Our first big combat happened last night. Three PCs (a Servant, a Thief, and a Vagabond) were in the sewers trying to clear their names by finding the real killer. They came upon a Skaven hive. One guard saw them and sounded the alarm, so they ended up fighting half a dozen common clanrats and a visiting dignitary assassin-poisoner.

The battle had several points of tactical interest—especially as I’m still trying to learn what makes for good play for tactical players.

First, a character’s chance to hit in WFRP is solely dependent on his skill. There are defenses—but they’re not rolled off against one another, as in Exalted. And there’s no AC, as in d20. An attacker rolls against his own Weapon Skill. If he succeeds, he hit. A single bit flies from attacker to defender. The defender may make a defense roll. This is only against his own Agility (if he has the Dodge Blow skill) or his own Weapon Skill (if Parrying). A single bit flies back to the attacker. Then a damage roll is made. This makes for tremendously fast gaming: you don’t have to ask the target what his AC is. You don’t have to tell him what your result is, and wait for him to compare. Running 7 opponents, I could play them very quickly, interacting fluidly with all the players.

One player commented today that this made the boss brutal: if you did anything overly aggressive near him, you’d die. He had a 60% chance to hit, two attacks per turn if he didn’t move, and did enough damage to kill quickly. So if you sacrificed your defense for a +10% chance to hit, you’d hurt him and then he’d probably kill you. In fact, if you didn’t have both Dodge and Parry (and only one character in this group has Dodge), you’d be in terrible danger from him. Even with just the one attack, he was exactly twice as likely to hit each PC as the clanrats with their 30% chances to hit. The PC with the 60% chance to dodge was half as likely to be hit by any given attack as the PC with the 20% chance to parry.

This independence makes statting up characters a breeze.

The players also got a nice introduction to shields, tunnel fighting, why you don’t want to be surrounded, how fighting in tight lines might be useful, and the difficulties of mixing ranged and hand-to-hand combat. I do think they’ll try much harder next time to ensure that the bowman and the slingers are back from the melee, able to keep and control their range.

I got to learn something about satisfying player desires, clarity of statements, and what happens when the PCs get surrounded. When a line of PCs met a line of rats in a tunnel, the players of the PCs at the back complained of boredom. If I’d left them that way, the PCs could have safely chewed threw the line of rats: the PC in the front outclassed each rat, and the PCs in back were better with bow and sling than the rats in back were with thrown rocks.

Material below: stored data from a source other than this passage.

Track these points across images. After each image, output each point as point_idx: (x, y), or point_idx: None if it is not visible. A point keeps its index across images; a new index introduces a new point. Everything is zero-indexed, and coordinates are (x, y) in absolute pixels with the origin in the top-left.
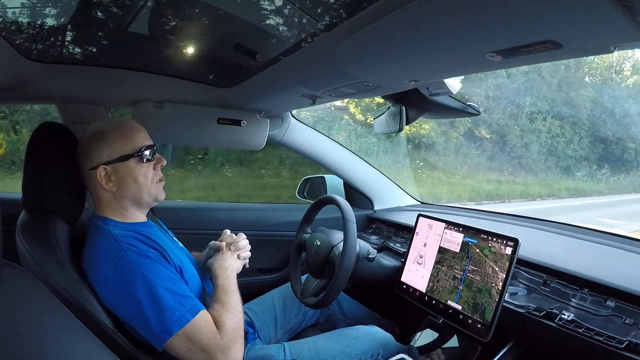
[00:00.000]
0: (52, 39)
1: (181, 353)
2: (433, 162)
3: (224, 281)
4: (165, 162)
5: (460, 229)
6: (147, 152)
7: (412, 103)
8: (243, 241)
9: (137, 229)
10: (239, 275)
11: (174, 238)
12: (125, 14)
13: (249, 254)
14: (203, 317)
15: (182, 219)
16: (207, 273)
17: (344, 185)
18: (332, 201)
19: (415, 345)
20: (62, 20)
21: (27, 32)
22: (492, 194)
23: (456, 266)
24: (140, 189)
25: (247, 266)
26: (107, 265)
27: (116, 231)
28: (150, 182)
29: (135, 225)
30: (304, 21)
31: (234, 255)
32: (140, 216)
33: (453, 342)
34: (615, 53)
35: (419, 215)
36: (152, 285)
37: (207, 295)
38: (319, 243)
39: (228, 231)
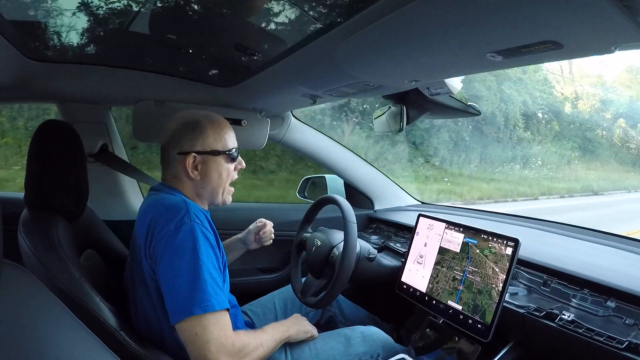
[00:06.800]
0: (53, 38)
1: (188, 337)
2: None
3: (284, 333)
4: (244, 166)
5: (461, 229)
6: (234, 151)
7: (413, 103)
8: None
9: (205, 212)
10: (240, 275)
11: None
12: (125, 13)
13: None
14: (225, 315)
15: None
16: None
17: (344, 185)
18: (333, 201)
19: (415, 346)
20: (63, 19)
21: (28, 31)
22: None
23: (456, 267)
24: (220, 184)
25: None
26: (170, 225)
27: (188, 202)
28: (228, 181)
29: (202, 209)
30: (304, 21)
31: (306, 335)
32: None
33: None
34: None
35: (420, 215)
36: (200, 263)
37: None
38: (319, 243)
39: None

Since the player at the back complained, I let the rats run on walls to move into melee with him. I gave them some penalties for doing this, like saying it took one hand and both feet to hang on to the wall, so they could neither parry nor dodge. But it let the rats surround and out-number the PCs.

It felt for much of the fight like I might kill the PCs. I think I’m learning that most good fights will feel that way: putting pressure on early, but slackening as the mook NPCs fall down. Eventually, the PCs outnumber the big bad guy 3 to 1, and he goes down.